Copy out the listing below with each "lens line" changed to "camera line" and everything else left as it is. Leave out the pictures.

Start of Data extract

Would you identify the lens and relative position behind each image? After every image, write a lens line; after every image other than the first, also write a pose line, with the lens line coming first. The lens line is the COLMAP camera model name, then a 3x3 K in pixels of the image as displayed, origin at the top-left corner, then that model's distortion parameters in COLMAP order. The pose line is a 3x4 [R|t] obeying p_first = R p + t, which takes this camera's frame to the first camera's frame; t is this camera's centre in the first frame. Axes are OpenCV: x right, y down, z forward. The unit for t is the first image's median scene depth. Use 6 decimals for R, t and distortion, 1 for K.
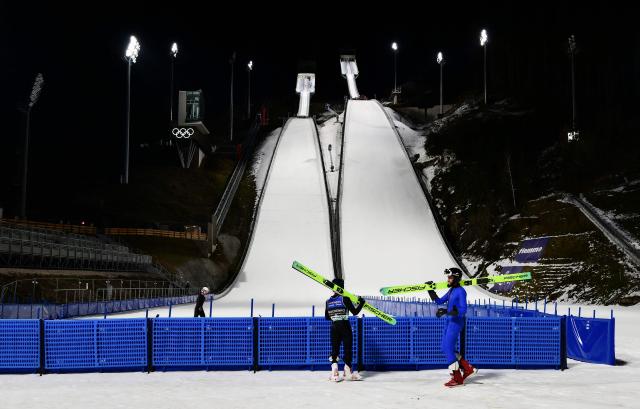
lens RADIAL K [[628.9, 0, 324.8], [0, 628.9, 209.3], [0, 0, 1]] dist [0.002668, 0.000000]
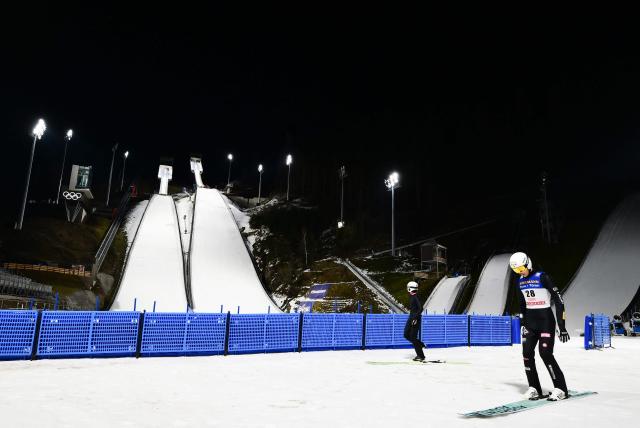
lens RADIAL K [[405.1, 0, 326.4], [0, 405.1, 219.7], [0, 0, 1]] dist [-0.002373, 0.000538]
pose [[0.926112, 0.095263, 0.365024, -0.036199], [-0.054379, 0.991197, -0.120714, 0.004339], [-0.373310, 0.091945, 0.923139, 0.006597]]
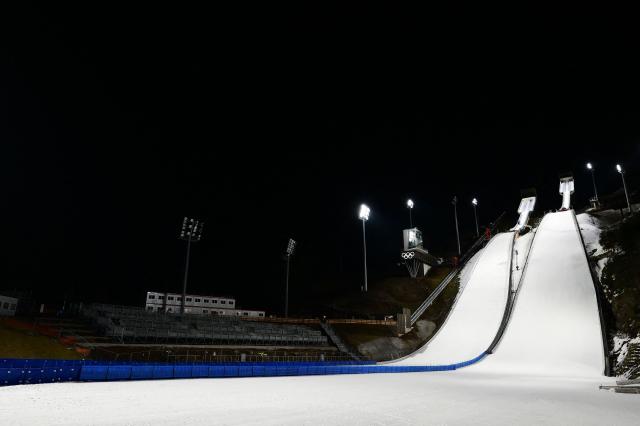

End of Data extract

• _Solution to this task_
Would you identify the lens and relative position behind each image? After every image, write a camera line; after every image other than the first, also write a pose line, with the camera line coming first. The camera line is the COLMAP camera model name, then a 3x3 K in pixels of the image as displayed, origin at the top-left corner, then that model's distortion parameters in COLMAP order. The pose line is a 3x4 [R|t] obeying p_first = R p + t, which takes this camera's frame to the first camera's frame; t is this camera's centre in the first frame. Axes are OpenCV: x right, y down, z forward. The unit for t is the first image's median scene depth. Use 6 decimals for R, t and distortion, 1 for K.
lens RADIAL K [[628.9, 0, 324.8], [0, 628.9, 209.3], [0, 0, 1]] dist [0.002668, 0.000000]
lens RADIAL K [[405.1, 0, 326.4], [0, 405.1, 219.7], [0, 0, 1]] dist [-0.002373, 0.000538]
pose [[0.926112, 0.095263, 0.365024, -0.036199], [-0.054379, 0.991197, -0.120714, 0.004339], [-0.373310, 0.091945, 0.923139, 0.006597]]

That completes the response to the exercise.